Le Progrès : Parlons de la jeunesse en politique… La tendance dans la majorité semble être, pour les prochaines législatives, à reconduire les députés sortants – jusqu'à quel âge ?
Alain Juppé : Dans la consultation que j'ai lancée auprès des formations politiques, je suggère d'abaisser le seuil d'éligibilité à 18 ans pour l'ensemble des mandats : maire, conseiller général et régional, député et pourquoi pas sénateur. Et je suis favorable à une limite d'âge pour se présenter à une élection, limite qu'on pourrait fixer dans un premier temps à 75 ans, soit par un engagement des partis politiques, soit par une loi.
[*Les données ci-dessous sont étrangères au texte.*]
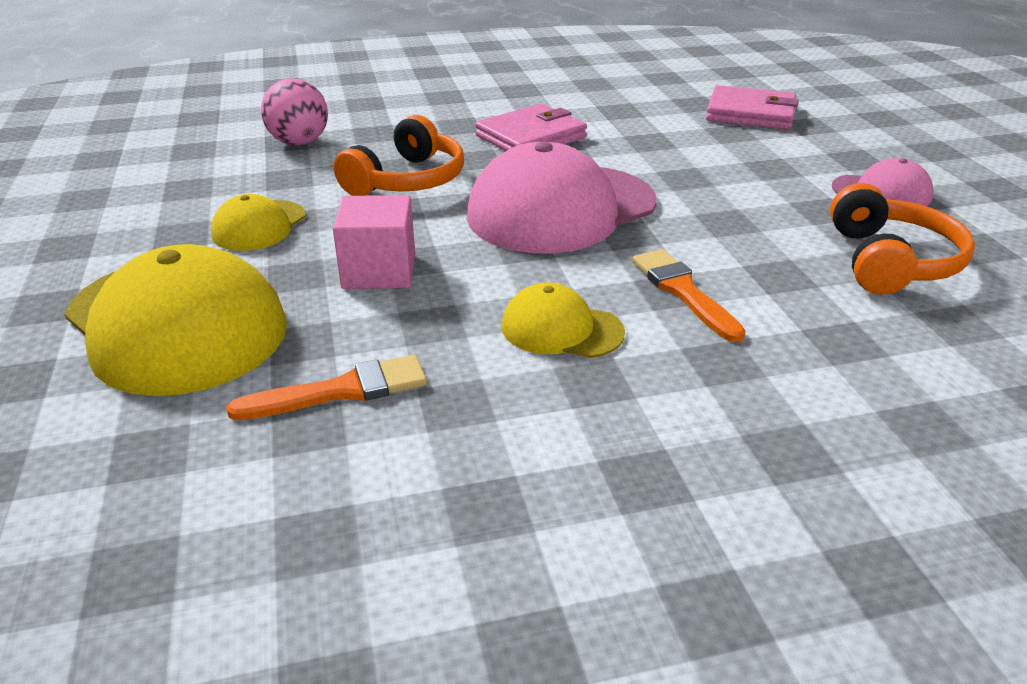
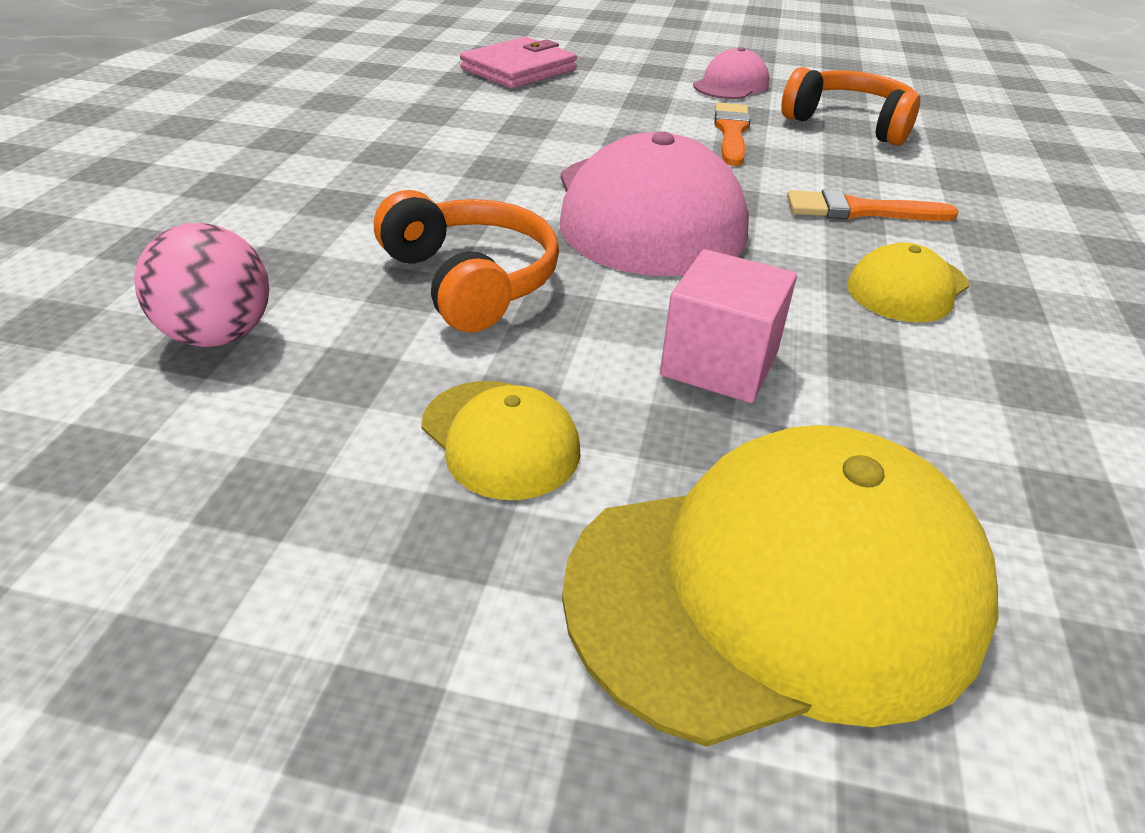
camera: 65 degrees left, 5 degrees up
(341, 391) = (1001, 459): orange brush -> orange brush (731, 132)
(531, 137) = (436, 173): pink wallet -> none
Je souhaite en tout cas que le RPR s'impose cette limite pour les prochaines élections.
Le Progrès : Raymond Barre s'est vivement ému de « l'enlisement » du canal Rhin-Rhône. Venez-vous à Lyon pour le désenliser ?
Alain Juppé : Cette affaire est très significative des blocages français. Des personnalités politiques éminentes, dont les trois derniers présidents de la République, ont soutenu ce projet. Et vous avez en face la totalité des ingénieurs et des financiers qui s'y opposent… J'ai moi-même longtemps hésité, mais après avoir écouté toutes les parties prenantes, je pense que la volonté politique doit l’emporter et que ce canal doit être achevé car grâce à lui, la France renforcera sa place en Europe. Il sera aussi créateur de nombreux emplois.